The Jamaica Labour Party (JLP) president noted that students – especially those from inner-city areas – sometimes find it difficult to do schoolwork at home because of poor living conditions, the absence of parental control or the volatility of the community.
“Inner-city kids have a particular challenge that other children may not have. Many of them live in homes that are not conducive to concentrating on their schoolwork,” said Golding, speaking at the opening of a third Kingston Bookshop store on King Street in the capital on Wednesday.
He suggested that schools introduce a system where students are able to remain after school under supervision so that they can do their homework in peace.
“When school is dismissed, the school benches are empty… So they could arrange for a homework session after class,” Golding said. “Give them a chance to tackle the schoolwork in an atmosphere conducive to learning.”

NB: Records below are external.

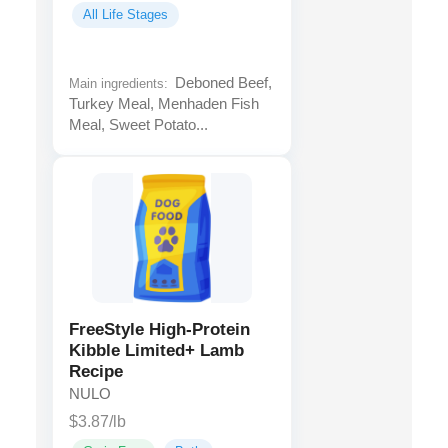
All Life Stages
Deboned Beef,
Main ingredients:
Turkey Meal, Menhaden Fish
Meal, Sweet Potato...
FreeStyle High-Protein
Kibble Limited+ Lamb
Recipe
NULO
$3.87/lb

To ease the pressure on teachers, he suggested that volunteers from the National Youth Service (NYS) be recruited to supervise students.
Golding was among a number of people who commended the owners of Kingston Bookshop for keeping its operations downtown at a time when other businesses have opted to relocate.
“So many times businesses, which establish themselves downtown in pursuit of success, uproot themselves (and go) elsewhere. Kingston Bookshop never left downtown, and continues to invest in downtown,” the JLP boss said.
Morin Seymour, executive director of the Kingston Restoration Committee, also lauded Kingston Bookshop for its efforts at uplifting downtown Kingston.
“Any intervention and investment of this sort in the city helps to reposition downtown as the business centre of the city,” he said.
Winston ‘Bunny’ Witter, the People’s National Party (PNP) caretaker for the West Kingston Division, encouraged the private sector and the government to invest in people who live and work downtown in order to facilitate the revitalisation of the area.
But Golding noted that any effort to redevelop downtown would have to address other needs of the area and not just those of the people.
“I don’t think that we have to take that patronising approach.
Redeveloping an urban area that has fallen from the table the way downtown Kingston has is not elementary,” he said.
He urged that in redeveloping the area, care be taken to ensure people are not displaced.
“We have to reintegrate uptown with downtown,” he said.